Judt e os seus co-autores analisaram então observações reais de ciclones tropicais e encontraram uma série de exemplos do mundo real de ambos os modos de rápida intensificação.
“Foi uma descoberta meio fortuita”, disse Judt. “Apenas olhando para as tempestades na simulação e fazendo gráficos, percebi que as tempestades que se intensificam rapidamente se enquadram em dois campos diferentes. Um é o modo canônico em que há uma tempestade tropical quando você vai para a cama e quando você acorda é uma categoria 4. Mas há outro modo que vai de uma tempestade tropical para uma categoria 1 ou 2, e se enquadra na definição de intensificação rápida. Como ninguém tem essas tempestades no radar, esse modo de intensificação rápida passou despercebido até que eu passei a simulação.”

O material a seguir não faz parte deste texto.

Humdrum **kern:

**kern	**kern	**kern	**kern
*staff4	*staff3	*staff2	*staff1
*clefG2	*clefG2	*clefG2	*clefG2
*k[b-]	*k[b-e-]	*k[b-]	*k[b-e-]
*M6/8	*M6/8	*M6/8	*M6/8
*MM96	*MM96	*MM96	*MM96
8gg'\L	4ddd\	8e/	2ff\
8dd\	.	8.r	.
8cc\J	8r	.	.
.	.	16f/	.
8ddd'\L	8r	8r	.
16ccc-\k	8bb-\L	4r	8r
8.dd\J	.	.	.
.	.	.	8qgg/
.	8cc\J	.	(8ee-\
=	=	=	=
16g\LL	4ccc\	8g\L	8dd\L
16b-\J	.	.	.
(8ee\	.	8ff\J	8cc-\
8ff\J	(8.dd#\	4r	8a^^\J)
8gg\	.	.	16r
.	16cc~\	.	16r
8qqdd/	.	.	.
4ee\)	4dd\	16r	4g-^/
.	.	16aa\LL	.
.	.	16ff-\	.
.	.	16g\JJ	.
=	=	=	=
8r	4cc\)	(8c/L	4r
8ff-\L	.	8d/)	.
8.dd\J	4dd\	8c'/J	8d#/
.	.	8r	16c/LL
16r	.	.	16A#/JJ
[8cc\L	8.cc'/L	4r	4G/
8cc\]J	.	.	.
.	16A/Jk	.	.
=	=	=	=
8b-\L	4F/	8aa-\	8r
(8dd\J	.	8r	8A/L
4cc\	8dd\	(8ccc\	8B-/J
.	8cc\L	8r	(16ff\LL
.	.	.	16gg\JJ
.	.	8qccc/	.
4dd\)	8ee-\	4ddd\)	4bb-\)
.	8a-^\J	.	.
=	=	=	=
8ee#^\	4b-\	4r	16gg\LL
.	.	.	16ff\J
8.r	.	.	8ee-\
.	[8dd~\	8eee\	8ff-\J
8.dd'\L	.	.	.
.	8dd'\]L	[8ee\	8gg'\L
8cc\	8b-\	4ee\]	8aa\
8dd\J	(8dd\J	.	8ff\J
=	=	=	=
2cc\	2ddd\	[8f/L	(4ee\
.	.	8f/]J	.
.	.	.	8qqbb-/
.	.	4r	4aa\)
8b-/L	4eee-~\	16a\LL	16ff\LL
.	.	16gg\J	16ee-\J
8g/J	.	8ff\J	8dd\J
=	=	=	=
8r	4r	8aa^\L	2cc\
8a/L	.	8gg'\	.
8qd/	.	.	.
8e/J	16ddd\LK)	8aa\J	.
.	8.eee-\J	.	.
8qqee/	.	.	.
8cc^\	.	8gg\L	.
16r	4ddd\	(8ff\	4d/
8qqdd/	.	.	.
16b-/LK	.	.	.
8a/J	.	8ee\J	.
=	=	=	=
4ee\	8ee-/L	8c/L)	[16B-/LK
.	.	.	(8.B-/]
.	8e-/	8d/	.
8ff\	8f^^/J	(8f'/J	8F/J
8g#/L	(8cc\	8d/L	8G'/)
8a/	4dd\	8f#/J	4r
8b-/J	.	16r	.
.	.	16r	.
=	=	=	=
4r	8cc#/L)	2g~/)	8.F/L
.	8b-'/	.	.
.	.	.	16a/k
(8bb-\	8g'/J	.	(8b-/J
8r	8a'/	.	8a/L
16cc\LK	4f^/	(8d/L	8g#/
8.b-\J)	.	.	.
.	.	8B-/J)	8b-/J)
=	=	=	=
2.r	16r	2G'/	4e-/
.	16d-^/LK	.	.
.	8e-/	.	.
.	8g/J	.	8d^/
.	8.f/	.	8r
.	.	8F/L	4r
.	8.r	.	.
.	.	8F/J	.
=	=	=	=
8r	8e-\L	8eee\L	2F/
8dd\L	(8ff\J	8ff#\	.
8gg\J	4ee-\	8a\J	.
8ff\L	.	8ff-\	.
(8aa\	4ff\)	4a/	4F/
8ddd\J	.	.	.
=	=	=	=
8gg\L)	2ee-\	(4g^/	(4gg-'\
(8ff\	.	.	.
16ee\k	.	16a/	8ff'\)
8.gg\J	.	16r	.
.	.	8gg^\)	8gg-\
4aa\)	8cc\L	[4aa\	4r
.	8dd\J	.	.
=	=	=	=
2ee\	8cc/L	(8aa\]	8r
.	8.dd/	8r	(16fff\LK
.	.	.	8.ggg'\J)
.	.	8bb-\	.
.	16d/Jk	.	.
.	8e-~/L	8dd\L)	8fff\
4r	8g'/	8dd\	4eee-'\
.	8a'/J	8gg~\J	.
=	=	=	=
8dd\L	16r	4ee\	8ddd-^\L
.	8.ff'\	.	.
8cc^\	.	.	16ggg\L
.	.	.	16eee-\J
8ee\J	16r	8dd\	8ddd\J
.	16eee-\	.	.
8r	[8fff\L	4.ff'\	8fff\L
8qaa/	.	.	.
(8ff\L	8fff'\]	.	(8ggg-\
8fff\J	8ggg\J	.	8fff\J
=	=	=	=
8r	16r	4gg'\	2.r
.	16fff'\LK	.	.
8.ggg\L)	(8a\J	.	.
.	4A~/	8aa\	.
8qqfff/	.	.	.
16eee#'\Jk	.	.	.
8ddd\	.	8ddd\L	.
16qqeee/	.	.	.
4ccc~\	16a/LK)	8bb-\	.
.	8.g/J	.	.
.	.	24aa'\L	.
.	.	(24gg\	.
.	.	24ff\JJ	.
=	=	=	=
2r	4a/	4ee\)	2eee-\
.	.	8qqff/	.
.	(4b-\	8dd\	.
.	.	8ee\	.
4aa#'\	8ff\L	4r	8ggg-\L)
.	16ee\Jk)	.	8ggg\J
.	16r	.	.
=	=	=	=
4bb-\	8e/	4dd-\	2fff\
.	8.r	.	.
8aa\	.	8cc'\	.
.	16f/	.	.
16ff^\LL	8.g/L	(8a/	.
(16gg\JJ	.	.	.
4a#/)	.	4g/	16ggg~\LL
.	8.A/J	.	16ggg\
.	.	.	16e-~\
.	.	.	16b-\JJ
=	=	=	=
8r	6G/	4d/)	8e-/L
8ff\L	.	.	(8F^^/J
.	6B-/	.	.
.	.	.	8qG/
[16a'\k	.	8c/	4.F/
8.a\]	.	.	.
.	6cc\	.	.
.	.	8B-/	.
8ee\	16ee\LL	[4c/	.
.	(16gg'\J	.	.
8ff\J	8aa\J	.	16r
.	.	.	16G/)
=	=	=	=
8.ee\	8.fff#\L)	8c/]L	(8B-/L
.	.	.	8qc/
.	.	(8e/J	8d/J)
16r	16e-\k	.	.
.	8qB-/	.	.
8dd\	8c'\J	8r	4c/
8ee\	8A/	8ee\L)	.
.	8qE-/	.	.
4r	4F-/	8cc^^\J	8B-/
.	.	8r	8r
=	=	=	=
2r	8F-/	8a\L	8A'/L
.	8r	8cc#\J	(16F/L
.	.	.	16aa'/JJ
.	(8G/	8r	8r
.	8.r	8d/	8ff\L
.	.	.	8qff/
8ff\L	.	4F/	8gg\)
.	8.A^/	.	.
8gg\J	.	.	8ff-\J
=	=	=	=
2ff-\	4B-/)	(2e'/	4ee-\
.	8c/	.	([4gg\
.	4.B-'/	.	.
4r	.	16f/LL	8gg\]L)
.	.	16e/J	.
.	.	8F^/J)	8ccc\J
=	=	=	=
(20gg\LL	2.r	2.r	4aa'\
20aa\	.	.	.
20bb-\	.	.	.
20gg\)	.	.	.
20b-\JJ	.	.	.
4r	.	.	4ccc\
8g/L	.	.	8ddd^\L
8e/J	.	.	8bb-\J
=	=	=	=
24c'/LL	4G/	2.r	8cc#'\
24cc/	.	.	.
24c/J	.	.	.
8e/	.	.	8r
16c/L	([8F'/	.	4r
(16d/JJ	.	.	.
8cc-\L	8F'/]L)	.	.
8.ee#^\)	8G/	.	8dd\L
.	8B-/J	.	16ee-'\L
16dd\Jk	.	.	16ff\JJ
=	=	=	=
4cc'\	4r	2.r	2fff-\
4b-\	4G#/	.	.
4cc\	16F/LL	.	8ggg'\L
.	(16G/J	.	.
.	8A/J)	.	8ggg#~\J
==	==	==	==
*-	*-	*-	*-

Os meteorologistas sabem há muito tempo que condições ambientais favoráveis, incluindo águas superficiais muito quentes e cisalhamento mínimo do vento, podem gerar uma rápida intensificação e levar um ciclone à categoria 4 ou 5 com ventos sustentados de 130 mph ou mais. No seu novo artigo, Judt e os seus coautores referiram-se a esse modo de rápida intensificação como uma maratona porque a tempestade continua a intensificar-se simetricamente a um ritmo moderado enquanto o vórtice primário se amplifica continuamente.
Judt descreveu o furacão Otis como uma maratona rápida porque se intensificou simetricamente, mas a um ritmo invulgarmente rápido, marcado por um aumento de 80 mph na velocidade do vento durante um período de 12 horas.
A equipe de estudo rotulou o outro modo de intensificação rápida como sprint porque a intensificação é extremamente rápida, mas geralmente não dura tanto, com tempestades atingindo picos de intensidade de categoria 1 ou 2 e ventos sustentados de 110 mph ou menos. Nesses casos, rajadas explosivas de tempestades levam a um rearranjo do ciclone e ao surgimento de um novo centro, permitindo que a tempestade se torne mais poderosa – mesmo face a condições ambientais adversas.
O artigo conclui que os dois modos podem representar extremos opostos de um espectro, com muitos casos de intensificação rápida situando-se em algum ponto intermediário. Por exemplo, a intensificação rápida pode começar com uma cadeia de eventos discretos, como uma explosão de tempestades que são características do modo sprint, mas depois transitar para um modo de intensificação mais simétrico que é característico do modo maratona.
Uma questão para pesquisas futuras é por que as rajadas de tempestades podem fazer com que cerca de 10% das tempestades em um ambiente pouco propício se intensifiquem rapidamente, embora os outros 90% não o façam, disse Judt.
“Poderia haver um mecanismo que ainda não descobrimos que nos permitiria identificar os 10 dos 90”, disse ele. “A minha hipótese de trabalho é que é aleatório, mas é importante que os meteorologistas estejam conscientes de que a rápida intensificação é um processo típico, mesmo num ambiente desfavorável”.